WORK REQUIRED:
Among the entries that follow, tally the lines with the string "linejoin". Give no more than the number.

[Dataset entries]
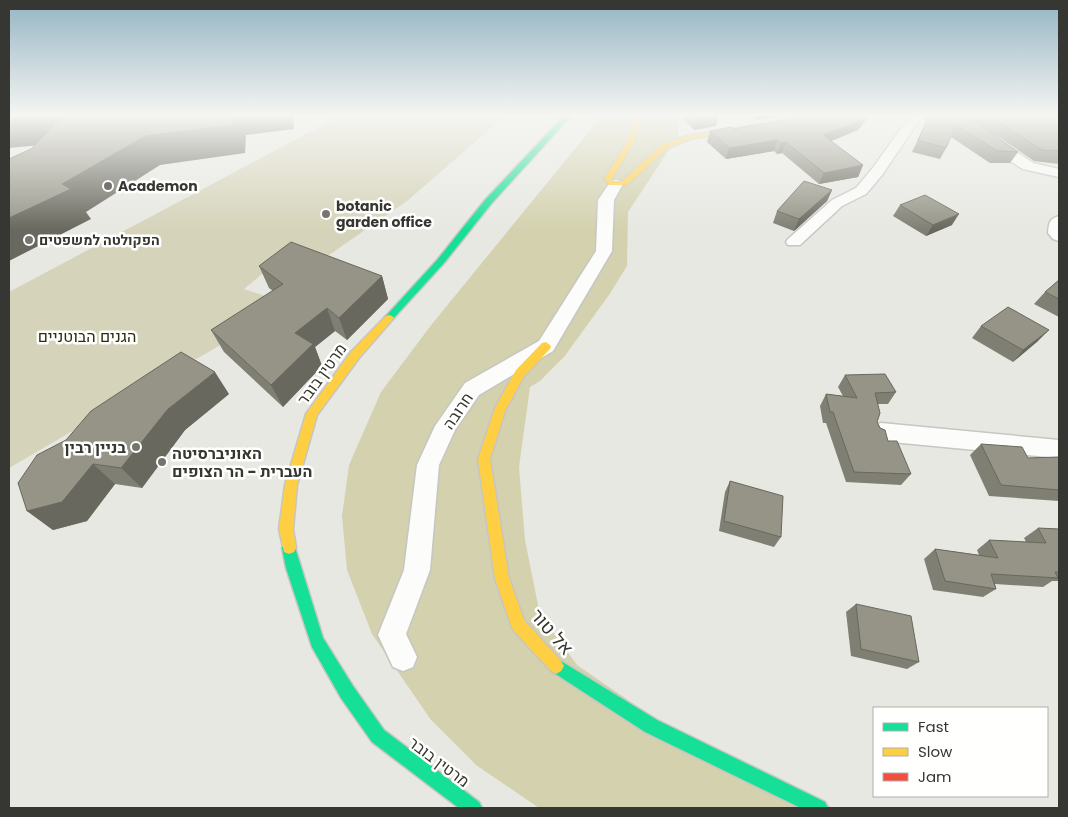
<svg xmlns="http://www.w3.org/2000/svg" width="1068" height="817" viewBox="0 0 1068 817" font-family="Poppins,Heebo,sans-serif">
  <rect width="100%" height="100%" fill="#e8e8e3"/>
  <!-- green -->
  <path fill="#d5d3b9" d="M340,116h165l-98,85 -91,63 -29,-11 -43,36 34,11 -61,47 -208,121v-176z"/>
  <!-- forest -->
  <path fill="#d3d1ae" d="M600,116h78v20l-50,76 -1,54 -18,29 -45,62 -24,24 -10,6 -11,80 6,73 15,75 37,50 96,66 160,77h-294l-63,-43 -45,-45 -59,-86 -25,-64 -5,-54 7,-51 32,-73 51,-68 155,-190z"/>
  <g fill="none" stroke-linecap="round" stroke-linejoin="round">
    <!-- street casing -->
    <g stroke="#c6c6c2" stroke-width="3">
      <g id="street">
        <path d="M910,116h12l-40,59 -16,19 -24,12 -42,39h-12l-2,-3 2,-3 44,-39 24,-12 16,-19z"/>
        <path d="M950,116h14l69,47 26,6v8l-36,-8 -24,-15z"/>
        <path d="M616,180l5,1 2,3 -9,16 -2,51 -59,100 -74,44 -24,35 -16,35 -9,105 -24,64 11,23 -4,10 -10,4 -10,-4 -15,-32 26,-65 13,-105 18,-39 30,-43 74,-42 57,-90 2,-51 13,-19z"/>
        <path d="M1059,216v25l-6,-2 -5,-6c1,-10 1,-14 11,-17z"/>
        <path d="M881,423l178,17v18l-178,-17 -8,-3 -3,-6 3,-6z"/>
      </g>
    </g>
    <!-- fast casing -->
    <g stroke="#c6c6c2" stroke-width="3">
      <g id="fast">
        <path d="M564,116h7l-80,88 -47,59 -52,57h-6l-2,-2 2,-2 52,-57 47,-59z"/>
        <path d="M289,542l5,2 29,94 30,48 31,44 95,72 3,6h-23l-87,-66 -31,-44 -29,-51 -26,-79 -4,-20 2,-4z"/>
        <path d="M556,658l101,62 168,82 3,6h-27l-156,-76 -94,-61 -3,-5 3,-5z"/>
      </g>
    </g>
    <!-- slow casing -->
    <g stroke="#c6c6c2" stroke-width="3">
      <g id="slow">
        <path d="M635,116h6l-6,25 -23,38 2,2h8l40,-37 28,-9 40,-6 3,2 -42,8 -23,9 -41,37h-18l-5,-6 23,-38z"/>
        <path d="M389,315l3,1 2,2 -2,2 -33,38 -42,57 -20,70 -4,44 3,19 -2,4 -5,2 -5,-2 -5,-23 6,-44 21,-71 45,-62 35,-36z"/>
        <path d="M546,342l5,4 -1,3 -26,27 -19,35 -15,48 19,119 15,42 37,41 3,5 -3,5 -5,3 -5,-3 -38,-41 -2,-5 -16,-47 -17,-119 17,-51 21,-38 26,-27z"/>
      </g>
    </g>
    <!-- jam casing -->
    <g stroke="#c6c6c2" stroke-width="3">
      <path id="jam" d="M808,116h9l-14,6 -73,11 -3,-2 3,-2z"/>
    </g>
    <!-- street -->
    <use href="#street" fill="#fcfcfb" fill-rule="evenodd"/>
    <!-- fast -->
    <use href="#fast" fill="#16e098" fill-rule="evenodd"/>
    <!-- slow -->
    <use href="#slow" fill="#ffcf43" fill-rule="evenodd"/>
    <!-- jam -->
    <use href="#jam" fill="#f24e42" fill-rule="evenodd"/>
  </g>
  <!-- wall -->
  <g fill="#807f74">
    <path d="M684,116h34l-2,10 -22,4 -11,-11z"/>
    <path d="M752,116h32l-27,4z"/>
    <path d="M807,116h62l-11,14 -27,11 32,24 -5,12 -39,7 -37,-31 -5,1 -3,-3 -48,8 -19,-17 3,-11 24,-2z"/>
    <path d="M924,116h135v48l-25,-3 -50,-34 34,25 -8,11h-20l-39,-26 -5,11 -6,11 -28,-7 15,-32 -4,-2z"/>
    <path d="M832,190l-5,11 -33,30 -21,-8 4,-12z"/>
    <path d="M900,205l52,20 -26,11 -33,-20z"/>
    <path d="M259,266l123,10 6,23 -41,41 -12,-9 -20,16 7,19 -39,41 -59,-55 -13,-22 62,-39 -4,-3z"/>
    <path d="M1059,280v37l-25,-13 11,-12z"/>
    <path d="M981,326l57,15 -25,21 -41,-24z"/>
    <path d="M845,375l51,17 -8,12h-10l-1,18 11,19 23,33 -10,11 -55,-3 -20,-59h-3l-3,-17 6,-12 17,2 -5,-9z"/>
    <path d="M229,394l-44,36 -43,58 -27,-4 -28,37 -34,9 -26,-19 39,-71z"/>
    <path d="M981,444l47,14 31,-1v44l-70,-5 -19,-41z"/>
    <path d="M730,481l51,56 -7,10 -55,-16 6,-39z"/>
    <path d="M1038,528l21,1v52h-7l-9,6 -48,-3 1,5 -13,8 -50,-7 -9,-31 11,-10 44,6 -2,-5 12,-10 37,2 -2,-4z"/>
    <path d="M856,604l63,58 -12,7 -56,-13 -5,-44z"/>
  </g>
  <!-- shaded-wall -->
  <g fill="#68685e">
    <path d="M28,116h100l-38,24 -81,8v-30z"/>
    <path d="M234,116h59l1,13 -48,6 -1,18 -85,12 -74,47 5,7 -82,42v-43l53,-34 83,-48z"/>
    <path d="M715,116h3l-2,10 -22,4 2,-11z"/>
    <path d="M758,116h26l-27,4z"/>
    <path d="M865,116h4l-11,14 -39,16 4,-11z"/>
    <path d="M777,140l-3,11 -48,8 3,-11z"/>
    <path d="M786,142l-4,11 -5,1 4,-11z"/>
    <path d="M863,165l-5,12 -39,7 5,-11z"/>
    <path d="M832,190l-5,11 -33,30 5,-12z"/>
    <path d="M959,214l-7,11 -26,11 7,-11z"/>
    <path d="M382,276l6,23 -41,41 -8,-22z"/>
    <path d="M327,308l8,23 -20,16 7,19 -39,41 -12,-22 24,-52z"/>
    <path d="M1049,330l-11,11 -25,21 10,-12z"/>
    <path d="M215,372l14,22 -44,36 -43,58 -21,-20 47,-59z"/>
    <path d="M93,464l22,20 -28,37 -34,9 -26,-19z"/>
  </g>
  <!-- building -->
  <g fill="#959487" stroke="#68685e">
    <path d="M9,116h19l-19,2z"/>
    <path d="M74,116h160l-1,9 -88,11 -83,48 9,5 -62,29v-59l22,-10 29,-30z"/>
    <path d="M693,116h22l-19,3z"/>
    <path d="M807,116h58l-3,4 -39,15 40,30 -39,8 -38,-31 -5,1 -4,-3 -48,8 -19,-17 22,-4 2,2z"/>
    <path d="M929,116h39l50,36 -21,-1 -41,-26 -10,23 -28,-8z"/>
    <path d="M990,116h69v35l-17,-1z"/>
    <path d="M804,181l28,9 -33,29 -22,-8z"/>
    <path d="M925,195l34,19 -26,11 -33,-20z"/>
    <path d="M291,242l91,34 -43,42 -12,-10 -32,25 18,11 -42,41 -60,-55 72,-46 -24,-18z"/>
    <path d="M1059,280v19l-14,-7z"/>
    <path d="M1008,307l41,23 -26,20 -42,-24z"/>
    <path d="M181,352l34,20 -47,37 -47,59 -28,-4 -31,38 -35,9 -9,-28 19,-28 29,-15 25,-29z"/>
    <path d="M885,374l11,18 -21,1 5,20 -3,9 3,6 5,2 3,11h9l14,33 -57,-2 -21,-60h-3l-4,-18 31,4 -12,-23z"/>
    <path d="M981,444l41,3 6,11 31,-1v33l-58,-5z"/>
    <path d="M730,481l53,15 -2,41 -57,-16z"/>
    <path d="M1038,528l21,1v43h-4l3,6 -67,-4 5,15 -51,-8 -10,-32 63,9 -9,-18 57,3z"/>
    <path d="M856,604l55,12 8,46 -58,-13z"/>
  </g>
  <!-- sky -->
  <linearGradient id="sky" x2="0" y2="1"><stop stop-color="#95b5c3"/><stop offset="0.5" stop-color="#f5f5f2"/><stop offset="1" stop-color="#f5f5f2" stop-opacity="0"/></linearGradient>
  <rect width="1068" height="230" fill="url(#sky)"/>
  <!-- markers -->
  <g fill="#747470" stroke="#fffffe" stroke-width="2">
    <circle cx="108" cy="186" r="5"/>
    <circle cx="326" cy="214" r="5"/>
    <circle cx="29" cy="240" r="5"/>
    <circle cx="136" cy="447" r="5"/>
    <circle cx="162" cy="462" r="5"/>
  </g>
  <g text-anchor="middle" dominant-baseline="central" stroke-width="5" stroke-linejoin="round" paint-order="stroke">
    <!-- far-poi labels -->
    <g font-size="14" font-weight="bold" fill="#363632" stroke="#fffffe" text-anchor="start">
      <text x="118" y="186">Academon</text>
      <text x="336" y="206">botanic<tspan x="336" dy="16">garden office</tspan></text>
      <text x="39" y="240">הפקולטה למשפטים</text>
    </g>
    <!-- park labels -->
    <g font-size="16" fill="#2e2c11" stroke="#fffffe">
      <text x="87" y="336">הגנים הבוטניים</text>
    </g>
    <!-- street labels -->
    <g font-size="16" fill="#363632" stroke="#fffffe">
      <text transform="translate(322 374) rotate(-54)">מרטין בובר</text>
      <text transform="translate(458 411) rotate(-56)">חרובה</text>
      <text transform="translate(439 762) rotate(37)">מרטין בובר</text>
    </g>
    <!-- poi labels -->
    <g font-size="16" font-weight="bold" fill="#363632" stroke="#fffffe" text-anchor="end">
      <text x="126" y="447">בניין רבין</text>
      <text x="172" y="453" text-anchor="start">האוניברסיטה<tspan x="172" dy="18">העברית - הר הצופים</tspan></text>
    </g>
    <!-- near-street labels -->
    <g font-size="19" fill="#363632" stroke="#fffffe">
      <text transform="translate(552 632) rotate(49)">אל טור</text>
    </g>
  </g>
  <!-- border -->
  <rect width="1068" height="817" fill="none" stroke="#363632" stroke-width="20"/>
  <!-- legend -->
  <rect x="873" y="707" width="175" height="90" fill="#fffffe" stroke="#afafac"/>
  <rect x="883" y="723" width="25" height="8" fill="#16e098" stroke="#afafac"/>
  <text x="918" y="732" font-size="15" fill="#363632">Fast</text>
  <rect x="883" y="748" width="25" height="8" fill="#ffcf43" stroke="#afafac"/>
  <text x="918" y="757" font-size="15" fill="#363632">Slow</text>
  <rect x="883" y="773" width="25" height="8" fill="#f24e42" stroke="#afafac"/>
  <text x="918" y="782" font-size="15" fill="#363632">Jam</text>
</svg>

TASK RESULT:
2